Um... try to avoid the pizza while you're reading it, Maggie.

Gah! I hate myself so much. As soon as I finish writing this book I'm 300 pages into at the moment, I'm never going to write again.

And then I'm going out for pizza.




6 comments:

William Friskey said...

I saw a special a week or so ago about a guy that has a very successful show about eating strange things. Things like bugs and guts and poop. Seriously, people turn this show on and watch it. I don't remember the show or his name, but they told us about his struggle with drugs and how he overcame the addiction. Me and my wife both thought that the "food" replaced the drugs. The high, the rush of eating something you know is going to just make you want to die, is euphoric to him...I guess. It goes back to why we like to be scared. We used to have to battle to the death just to eat, just to survive. Now everything is served to us on a silver platter, or a paper plate, whatever. How do we recreate that rush of adrenaline? Reading about giant bugs that eat you and zombies that make necklaces out of your phalanges might be a start.

Andrew Smith said...

I think you're right about the adrenaline rush people seek out, at times, by reading scary books or watching certain types of movies.

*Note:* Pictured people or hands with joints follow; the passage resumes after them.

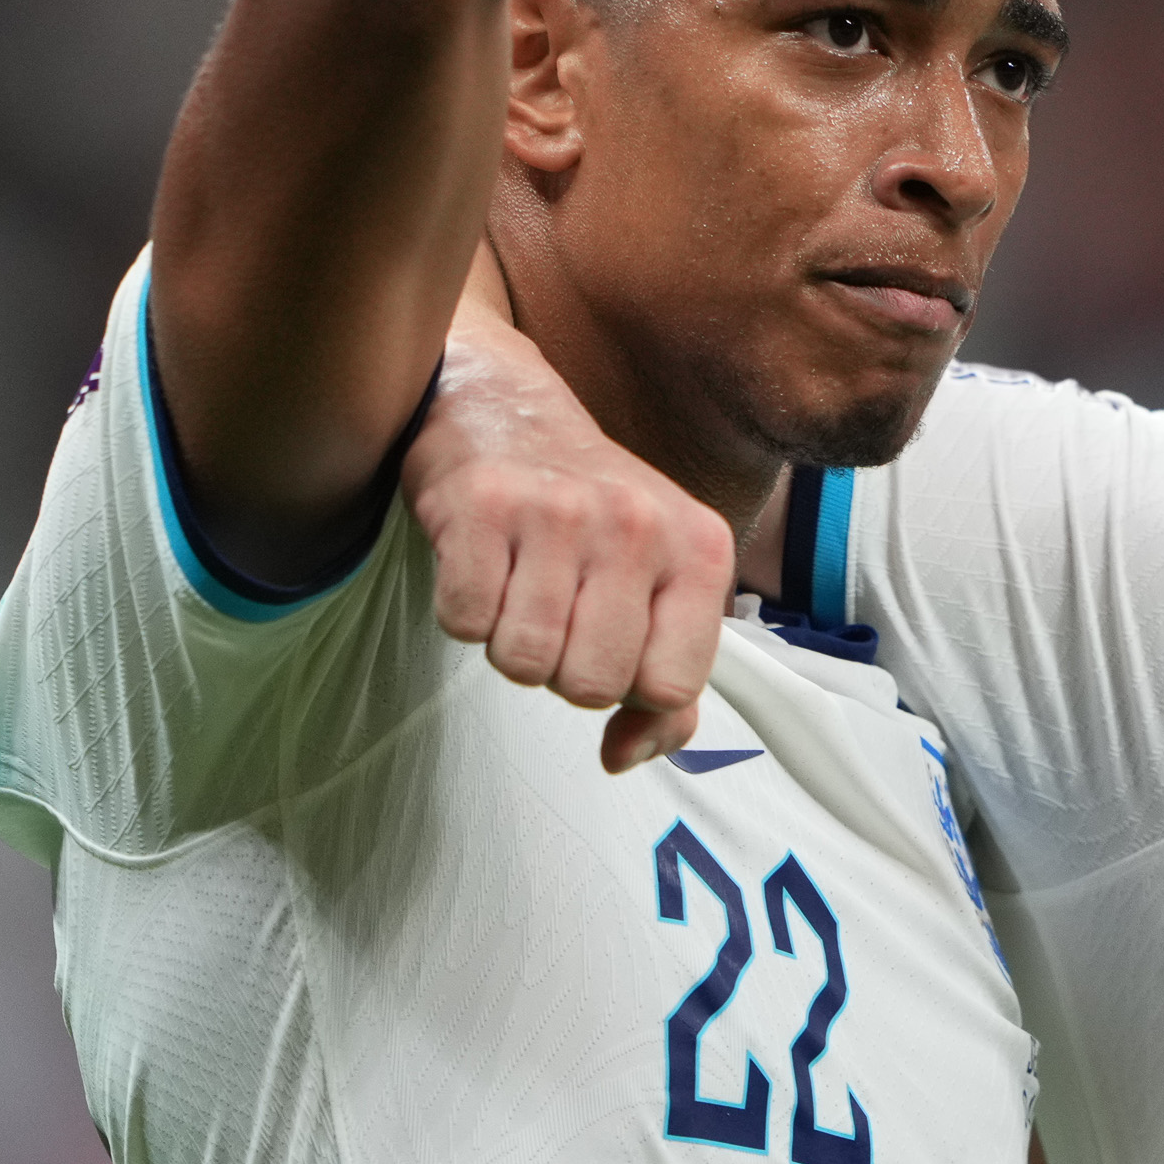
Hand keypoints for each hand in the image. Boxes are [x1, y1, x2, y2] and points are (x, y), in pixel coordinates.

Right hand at [405, 318, 733, 773]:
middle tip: (557, 612)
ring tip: (519, 587)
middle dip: (564, 670)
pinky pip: (465, 624)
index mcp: (699, 548)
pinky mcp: (480, 506)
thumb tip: (624, 756)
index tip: (611, 644)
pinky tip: (482, 566)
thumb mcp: (657, 586)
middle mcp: (637, 523)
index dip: (630, 686)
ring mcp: (559, 511)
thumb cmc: (589, 513)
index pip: (671, 685)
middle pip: (594, 684)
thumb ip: (666, 689)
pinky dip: (463, 613)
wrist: (503, 407)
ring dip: (510, 644)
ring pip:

What's happening with some readers of this book, though is they're being confronted by certain things that are hard to deal with, that make people very uncomfortable -- like child sexual abuse -- so they'd either rather not deal with it, or skirt around the realities of the permanence of its effects by imposing their expectations of a happily-ever-after resolution. The bottom line is the giant flesh-eating bugs and human trophy collectors pale in comparison to the ghastliness of things that happen every minute of every day in this Tra-la-la world, and facing that makes some people want to puke their pizza.

William Friskey said...

The sexual abuse of a child is the main issue that kind of pulls the novel I'm working on now together, and I don't shy away from the details, so I guess I have some vomited pizza coming in my future (or at least I hope). Your right, though. It's one of those things that happens way more than we'd like to admit, but very few want to discuss it. You'd think if we were all in agreement that it's terrible, it would be pretty cut and dry to discuss.

PJ Hoover said...

Okay, I seriously laughed out loud at the throw up comment. Um, yeah, that's funny. Anyway. A 90/10 ratio isn't bad.
And yes, being eaten alive by bugs would not be fun. Didn't you ever see The Naked Jungle with Charlton Heston? Ants still freak me out.

Brian James said...

Yeah, even when you know some people are going to hate it, it's still hard to swallow.

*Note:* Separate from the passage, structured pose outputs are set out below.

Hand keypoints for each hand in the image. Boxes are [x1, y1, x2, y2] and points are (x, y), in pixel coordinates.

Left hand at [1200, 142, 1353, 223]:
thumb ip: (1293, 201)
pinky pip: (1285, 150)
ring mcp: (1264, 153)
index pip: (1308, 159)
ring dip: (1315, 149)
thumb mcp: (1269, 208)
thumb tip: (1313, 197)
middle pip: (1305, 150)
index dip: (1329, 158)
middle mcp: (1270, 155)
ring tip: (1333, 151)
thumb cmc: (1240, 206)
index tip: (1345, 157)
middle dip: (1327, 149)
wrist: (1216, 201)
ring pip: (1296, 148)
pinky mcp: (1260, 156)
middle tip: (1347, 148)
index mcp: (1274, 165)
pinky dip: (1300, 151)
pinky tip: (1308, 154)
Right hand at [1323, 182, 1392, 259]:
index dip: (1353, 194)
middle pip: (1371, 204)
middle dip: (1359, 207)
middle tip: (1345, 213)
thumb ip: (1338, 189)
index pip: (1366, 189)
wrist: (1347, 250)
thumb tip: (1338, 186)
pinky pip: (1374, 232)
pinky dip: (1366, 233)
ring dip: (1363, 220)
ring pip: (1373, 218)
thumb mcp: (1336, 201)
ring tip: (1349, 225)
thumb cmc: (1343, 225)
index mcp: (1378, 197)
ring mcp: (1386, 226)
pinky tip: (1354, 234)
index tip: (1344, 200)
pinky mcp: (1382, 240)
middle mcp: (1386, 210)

The good thing is, the people who are going love this book are really going to LOVE it.

Michael Grant said...

I found some review somewhere on line, can't even recall where. And they had a little grid or some such thing and they were very nice, but they said my GONE books had no intellectual content.

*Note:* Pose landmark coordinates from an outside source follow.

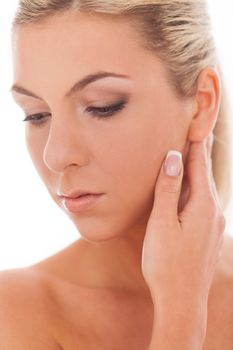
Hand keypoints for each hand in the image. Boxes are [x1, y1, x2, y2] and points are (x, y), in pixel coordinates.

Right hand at [141, 134, 225, 305]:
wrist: (182, 300)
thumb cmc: (166, 262)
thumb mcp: (162, 222)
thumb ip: (169, 189)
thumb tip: (174, 158)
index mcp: (202, 205)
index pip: (198, 165)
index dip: (195, 143)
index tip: (195, 122)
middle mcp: (213, 211)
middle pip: (205, 174)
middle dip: (200, 152)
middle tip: (198, 130)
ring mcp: (213, 224)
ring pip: (205, 188)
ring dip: (198, 170)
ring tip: (193, 154)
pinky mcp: (208, 234)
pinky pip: (204, 202)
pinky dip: (197, 188)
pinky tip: (191, 189)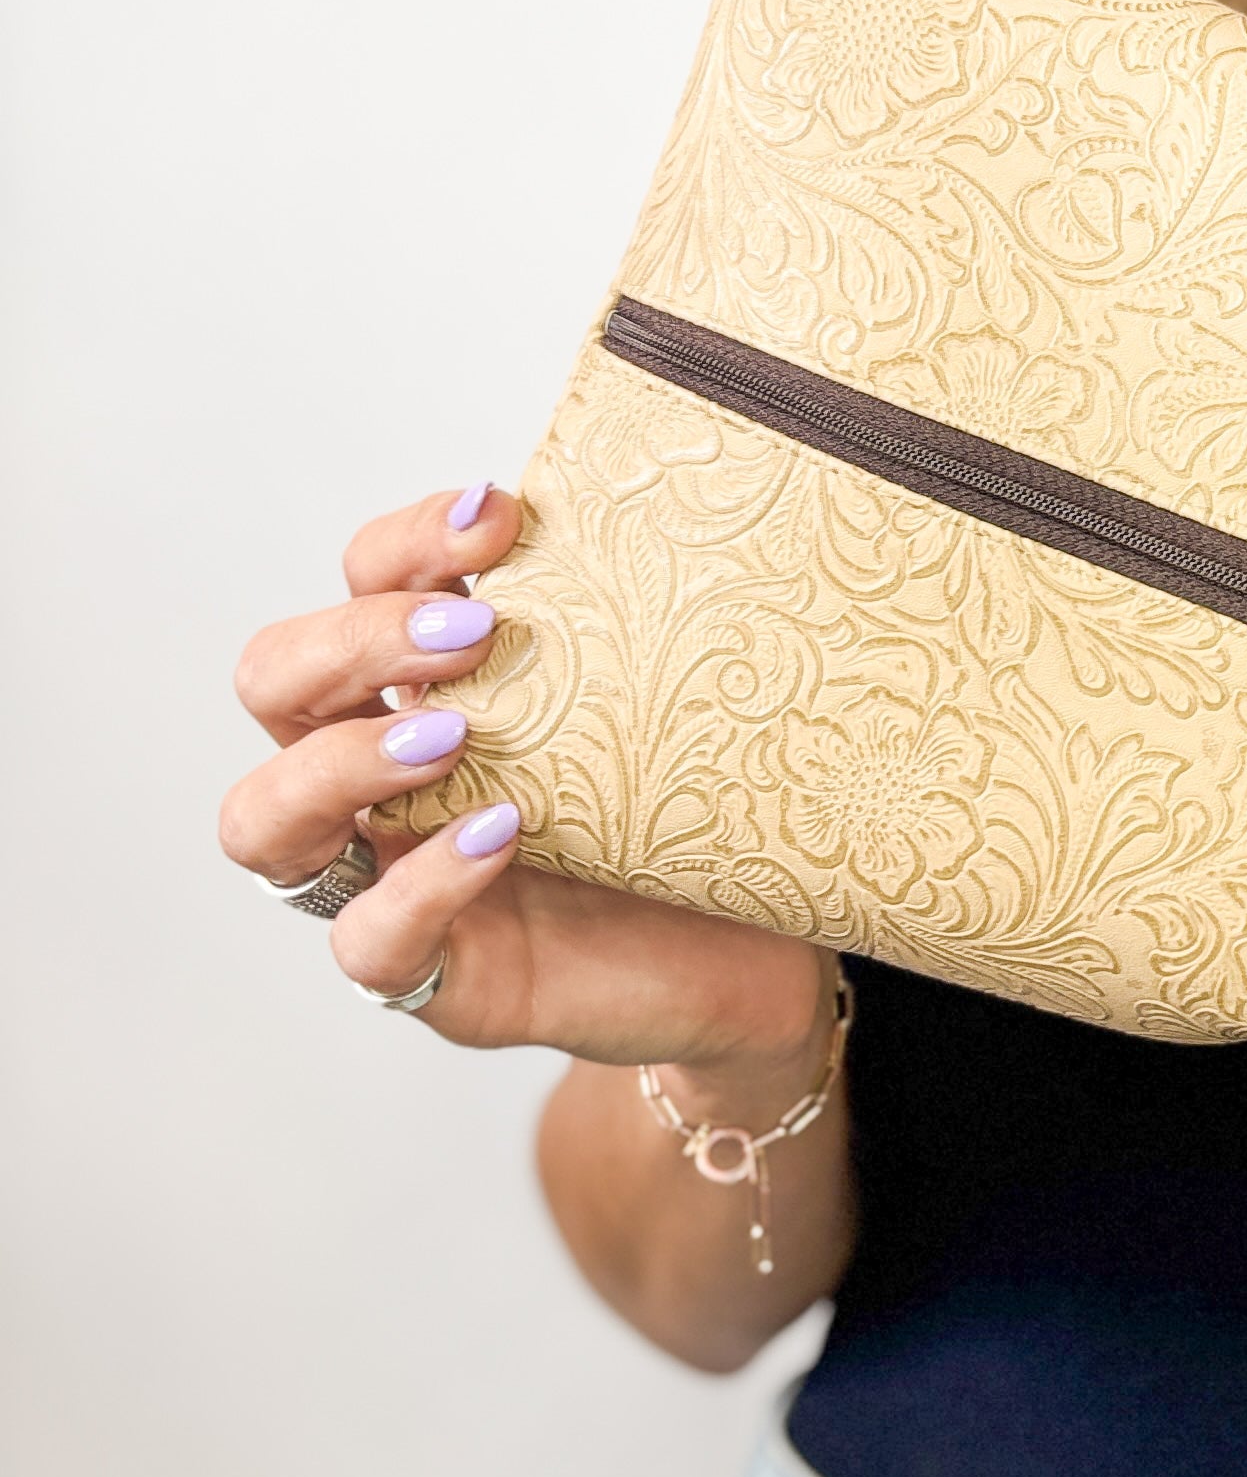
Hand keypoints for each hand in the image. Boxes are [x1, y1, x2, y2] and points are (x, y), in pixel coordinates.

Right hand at [220, 481, 829, 1086]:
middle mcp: (379, 776)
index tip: (494, 515)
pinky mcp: (432, 976)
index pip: (359, 583)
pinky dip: (423, 883)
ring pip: (263, 819)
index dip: (405, 542)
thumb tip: (648, 500)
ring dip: (342, 760)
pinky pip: (370, 940)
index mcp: (423, 685)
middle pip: (275, 681)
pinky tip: (498, 834)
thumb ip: (614, 625)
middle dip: (353, 639)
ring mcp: (387, 878)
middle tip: (469, 632)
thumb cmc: (688, 813)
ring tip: (452, 737)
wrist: (753, 953)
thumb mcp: (650, 702)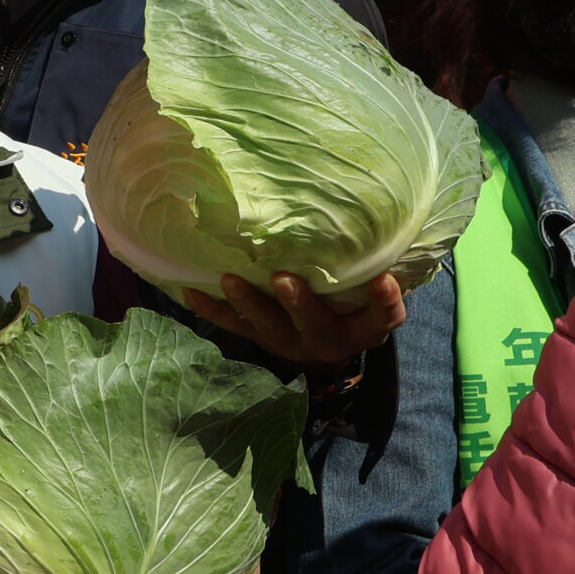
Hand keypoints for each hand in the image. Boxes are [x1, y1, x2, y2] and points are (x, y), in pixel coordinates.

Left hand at [184, 272, 402, 368]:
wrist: (324, 352)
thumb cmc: (352, 308)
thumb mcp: (370, 299)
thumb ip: (373, 272)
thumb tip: (385, 221)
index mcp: (362, 330)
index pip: (383, 318)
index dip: (385, 302)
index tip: (384, 279)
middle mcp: (327, 340)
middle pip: (315, 325)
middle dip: (298, 303)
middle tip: (283, 279)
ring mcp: (289, 342)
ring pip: (268, 326)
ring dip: (248, 302)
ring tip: (229, 279)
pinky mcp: (259, 339)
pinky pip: (233, 326)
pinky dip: (210, 310)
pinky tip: (189, 292)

Naturally this pissed me off. GONE books are practically treatises on political history. Yeah, I disguise it well with a bunch of violence and supernatural fun, but the whole goddamn substructure of the series is politics: individual vs. community, freedom, the rule of law, morality vs. pragmatism, fascism, democracy, ethnic cleansing, monarchy, leadership blah blah blah on and on, and all of it goes whoosh right over their heads.

My point is: write for money, Andrew. Everything else is bullshit and will send you out shopping for a nice, strong piece of rope. Money is real. Money buys stuff. You like stuff, don't you?